• **Work item**
Copy out each of the lines below word for word, in the same order and with the same line breaks.

★ ★ ★ ★ ★ ★ ★

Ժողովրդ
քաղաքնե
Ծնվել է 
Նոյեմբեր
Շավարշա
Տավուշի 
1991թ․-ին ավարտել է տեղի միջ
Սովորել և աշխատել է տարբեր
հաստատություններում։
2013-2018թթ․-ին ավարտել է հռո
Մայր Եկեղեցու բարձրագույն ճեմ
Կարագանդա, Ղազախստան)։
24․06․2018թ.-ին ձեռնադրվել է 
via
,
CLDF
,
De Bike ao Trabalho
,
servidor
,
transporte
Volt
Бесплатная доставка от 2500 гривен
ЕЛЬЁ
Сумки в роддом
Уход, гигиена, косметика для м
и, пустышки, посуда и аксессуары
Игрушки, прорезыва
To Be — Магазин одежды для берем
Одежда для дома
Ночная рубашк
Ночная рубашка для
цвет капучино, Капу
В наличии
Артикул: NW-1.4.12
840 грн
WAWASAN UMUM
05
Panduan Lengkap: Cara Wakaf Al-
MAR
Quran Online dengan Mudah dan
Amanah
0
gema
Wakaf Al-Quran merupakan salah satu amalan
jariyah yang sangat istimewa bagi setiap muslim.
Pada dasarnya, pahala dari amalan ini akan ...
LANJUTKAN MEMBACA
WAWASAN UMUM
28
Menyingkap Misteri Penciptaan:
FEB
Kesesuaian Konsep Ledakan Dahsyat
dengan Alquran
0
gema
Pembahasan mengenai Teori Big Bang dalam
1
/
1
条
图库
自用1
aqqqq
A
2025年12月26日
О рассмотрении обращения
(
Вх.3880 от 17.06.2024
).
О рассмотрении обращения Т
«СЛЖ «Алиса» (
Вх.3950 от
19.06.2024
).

★ ★ ★ ★ ★ ★ ★

• **Output below**
Ժողովրդ
քաղաքնե
Ծնվել է 
Նոյեմբեր
Շավարշա
Տավուշի 
1991թ․-ին ավարտել է տեղի միջ
Սովորել և աշխատել է տարբեր
հաստատություններում։
2013-2018թթ․-ին ավարտել է հռո
Մայր Եկեղեցու բարձրագույն ճեմ
Կարագանդա, Ղազախստան)։
24․06․2018թ.-ին ձեռնադրվել է 
via
,
CLDF
,
De Bike ao Trabalho
,
servidor
,
transporte
Volt
Бесплатная доставка от 2500 гривен
ЕЛЬЁ
Сумки в роддом
Уход, гигиена, косметика для м
и, пустышки, посуда и аксессуары
Игрушки, прорезыва
To Be — Магазин одежды для берем
Одежда для дома
Ночная рубашк
Ночная рубашка для
цвет капучино, Капу
В наличии
Артикул: NW-1.4.12
840 грн
WAWASAN UMUM
05
Panduan Lengkap: Cara Wakaf Al-
MAR
Quran Online dengan Mudah dan
Amanah
0
gema
Wakaf Al-Quran merupakan salah satu amalan
jariyah yang sangat istimewa bagi setiap muslim.
Pada dasarnya, pahala dari amalan ini akan ...
LANJUTKAN MEMBACA
WAWASAN UMUM
28
Menyingkap Misteri Penciptaan:
FEB
Kesesuaian Konsep Ledakan Dahsyat
dengan Alquran
0
gema
Pembahasan mengenai Teori Big Bang dalam
1
/
1
条
图库
自用1
aqqqq
A
2025年12月26日
О рассмотрении обращения
(
Вх.3880 от 17.06.2024
).
О рассмотрении обращения Т
«СЛЖ «Алиса» (
Вх.3950 от
19.06.2024
).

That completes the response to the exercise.